When it comes to reporting, many companies overlook the opportunities a report can bring and the importance of it.
A report should be a useful piece of communication, both verbally and visually. Sadly more often than not, a corporate report is saturated with reams of text, boring facts and dull figures that feel like a punishment to read. Apart from being informative, if the report isn’t professionally designed and engaging you run the risk of not only loosing your audience but also potentially doing damage to the overall corporate image. It is an extension of the brand, so it needs to be considered as such. The importance of producing a high quality report was echoed in a PwC study, where 80% of respondents said that, “their perception of the quality of a company’s reporting affects their perception of the quality of its management.” (PwC publication corporate performance: what do investors want to know? September 2014.)

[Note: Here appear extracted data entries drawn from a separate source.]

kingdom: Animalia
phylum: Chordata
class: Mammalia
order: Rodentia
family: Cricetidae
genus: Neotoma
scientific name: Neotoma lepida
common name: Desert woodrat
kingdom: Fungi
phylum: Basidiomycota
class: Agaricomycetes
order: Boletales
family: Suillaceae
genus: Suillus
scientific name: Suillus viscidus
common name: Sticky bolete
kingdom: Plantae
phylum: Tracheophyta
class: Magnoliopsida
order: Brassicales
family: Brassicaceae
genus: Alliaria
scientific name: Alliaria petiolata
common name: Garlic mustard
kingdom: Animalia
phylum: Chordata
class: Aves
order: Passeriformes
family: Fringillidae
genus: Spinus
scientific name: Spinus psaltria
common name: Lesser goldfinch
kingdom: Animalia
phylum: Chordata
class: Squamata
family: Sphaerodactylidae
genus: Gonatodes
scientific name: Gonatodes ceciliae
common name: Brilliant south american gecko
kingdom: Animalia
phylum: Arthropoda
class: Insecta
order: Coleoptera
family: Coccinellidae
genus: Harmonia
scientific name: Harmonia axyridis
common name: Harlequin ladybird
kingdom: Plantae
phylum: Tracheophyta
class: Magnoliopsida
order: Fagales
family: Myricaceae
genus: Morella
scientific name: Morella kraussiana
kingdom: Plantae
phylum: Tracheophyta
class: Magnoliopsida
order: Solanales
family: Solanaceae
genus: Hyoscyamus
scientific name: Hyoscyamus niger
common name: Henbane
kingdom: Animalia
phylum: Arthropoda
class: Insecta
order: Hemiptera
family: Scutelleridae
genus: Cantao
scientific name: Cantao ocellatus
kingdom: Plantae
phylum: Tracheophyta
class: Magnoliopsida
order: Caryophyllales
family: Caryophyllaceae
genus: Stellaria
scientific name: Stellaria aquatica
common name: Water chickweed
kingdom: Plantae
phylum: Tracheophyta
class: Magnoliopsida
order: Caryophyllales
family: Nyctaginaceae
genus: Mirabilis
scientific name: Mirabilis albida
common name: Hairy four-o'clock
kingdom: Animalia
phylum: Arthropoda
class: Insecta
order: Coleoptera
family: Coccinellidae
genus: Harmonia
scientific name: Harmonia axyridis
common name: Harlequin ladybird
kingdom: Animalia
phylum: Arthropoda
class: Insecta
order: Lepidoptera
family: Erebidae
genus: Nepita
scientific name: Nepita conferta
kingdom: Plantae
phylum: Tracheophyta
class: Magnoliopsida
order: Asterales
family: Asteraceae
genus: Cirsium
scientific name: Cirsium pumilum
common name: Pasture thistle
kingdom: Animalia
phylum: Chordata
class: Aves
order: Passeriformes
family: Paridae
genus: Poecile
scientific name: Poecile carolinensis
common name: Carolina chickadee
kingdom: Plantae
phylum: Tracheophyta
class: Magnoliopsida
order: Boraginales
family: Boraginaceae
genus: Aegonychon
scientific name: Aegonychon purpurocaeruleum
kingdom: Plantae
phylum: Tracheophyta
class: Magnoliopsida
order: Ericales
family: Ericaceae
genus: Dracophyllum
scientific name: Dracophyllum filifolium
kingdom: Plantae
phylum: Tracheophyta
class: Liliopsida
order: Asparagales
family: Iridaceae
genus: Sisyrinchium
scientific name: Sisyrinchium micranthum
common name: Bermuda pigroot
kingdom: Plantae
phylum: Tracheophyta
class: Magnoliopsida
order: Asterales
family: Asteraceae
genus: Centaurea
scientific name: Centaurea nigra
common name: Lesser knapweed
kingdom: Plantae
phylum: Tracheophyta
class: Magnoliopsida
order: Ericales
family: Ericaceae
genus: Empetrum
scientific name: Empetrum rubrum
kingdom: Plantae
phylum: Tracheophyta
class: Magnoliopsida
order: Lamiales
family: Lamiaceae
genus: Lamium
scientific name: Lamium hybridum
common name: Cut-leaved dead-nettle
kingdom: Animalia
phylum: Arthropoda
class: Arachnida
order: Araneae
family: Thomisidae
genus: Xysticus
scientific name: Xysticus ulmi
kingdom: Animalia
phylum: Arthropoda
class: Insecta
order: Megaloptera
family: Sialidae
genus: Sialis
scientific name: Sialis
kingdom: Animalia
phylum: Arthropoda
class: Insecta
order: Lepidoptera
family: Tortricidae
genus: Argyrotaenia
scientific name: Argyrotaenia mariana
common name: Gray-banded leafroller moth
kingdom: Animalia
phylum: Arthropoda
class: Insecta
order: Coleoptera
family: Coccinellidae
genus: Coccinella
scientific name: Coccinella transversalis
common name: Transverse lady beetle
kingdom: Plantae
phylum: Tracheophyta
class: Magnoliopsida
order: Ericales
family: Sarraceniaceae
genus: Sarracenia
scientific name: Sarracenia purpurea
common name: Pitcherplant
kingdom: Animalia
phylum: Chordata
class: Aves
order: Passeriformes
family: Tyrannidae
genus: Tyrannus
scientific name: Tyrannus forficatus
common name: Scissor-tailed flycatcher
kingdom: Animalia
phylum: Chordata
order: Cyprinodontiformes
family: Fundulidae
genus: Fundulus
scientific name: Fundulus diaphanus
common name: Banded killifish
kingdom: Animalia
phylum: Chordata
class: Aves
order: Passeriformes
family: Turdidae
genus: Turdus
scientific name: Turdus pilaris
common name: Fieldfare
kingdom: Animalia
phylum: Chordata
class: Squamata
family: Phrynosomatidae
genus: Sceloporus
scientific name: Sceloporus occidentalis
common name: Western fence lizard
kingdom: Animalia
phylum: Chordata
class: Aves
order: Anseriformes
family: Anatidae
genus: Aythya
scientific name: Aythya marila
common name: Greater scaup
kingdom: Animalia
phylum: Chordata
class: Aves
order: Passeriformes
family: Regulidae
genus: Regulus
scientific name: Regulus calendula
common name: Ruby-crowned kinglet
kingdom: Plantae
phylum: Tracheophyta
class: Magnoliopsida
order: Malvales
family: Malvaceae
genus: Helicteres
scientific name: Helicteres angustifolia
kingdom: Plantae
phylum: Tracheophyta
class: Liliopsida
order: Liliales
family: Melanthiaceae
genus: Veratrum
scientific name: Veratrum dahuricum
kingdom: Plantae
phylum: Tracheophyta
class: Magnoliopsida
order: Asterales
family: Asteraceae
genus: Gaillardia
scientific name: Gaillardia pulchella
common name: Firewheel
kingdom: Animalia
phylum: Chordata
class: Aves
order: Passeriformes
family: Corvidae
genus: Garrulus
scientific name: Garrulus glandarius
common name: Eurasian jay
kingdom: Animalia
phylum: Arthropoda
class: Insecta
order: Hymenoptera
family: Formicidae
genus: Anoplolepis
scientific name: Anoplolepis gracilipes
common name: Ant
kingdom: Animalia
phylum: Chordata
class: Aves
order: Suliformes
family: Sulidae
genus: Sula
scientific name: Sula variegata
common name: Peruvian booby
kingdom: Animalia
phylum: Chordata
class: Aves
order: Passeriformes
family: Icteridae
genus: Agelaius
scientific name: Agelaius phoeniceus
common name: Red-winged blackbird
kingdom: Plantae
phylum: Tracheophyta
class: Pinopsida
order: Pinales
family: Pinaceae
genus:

The question is, can you afford not to invest in having your report looking good? If your report isn’t engaging who will read it? And isn’t this the whole point? Of course it is, but it’s more than just making people read about company loss, gains and forecasts. Not only does a report contain valuable information for investors, but it’s also a great tool and opportunity to engage with stakeholders, to tell the company story, to show your successes (and failures), be open about strategy and innovation that can help fulfill company goals. And in turn generate wider support and a true brand following.
Here’s 3 key points to consider when creating a well-designed report:
This is number one, if you don’t have good content, the best-of-the-best of designs aren’t going to do much good. Your content needs to be:
– Well written (get a copywriter onboard early on).
– Strategic (know what you need and want to say, and to who).
– Structure (make sure the structure of content has a flow and tells a story).
– Holistic and concise (say it well and in tune with corporate beliefs, and say less. Rather direct people to where more info can be obtained).
As important as number one, this is where good design differentiates a read report from one that isn’t. Key things to consider:
– Style (it’s important to fit in with corporate guidelines and overall brand image).
– Use images and graphics that add value and are relevant.
– Add interest; be engaging (this can be aided through the use of iconography, illustration and box-outs).
– Use infographics that help tell the story and highlight key information in manageable ‘bite-size’ chunks.
– Consider format and size.
A well-printed report has something of value that a digital version can’t compete with, and at the same time a digital version brings attributes a printed version can’t substitute. To have the widest engagement, both a printed and a digital version should be produced.
When printing, the right choice of paper and finishing needs to be considered in order to deliver the right feeling. When creating the digital version, companies should consider the fact that consumers are increasingly using smartphones to view online content, so a responsive mobile-friendly site is a great way to extend engagement with stakeholders, get stats/analytics on page views, as well as creating a place to hold additional in-depth content. There are a great number of successful online reports that have actually gone viral (Mailchimp, Kickstarter and Charity Water to name a few).
What these successful and smart corporate reports have in common is that they are taking advantage of the positive effects a well-designed report can have on their bottom line. With the increasing demand for transparency and perfectly aligned communications, we predict more and more companies will focus on making sure that their report/s are considered a vital part of their overall communications strategies.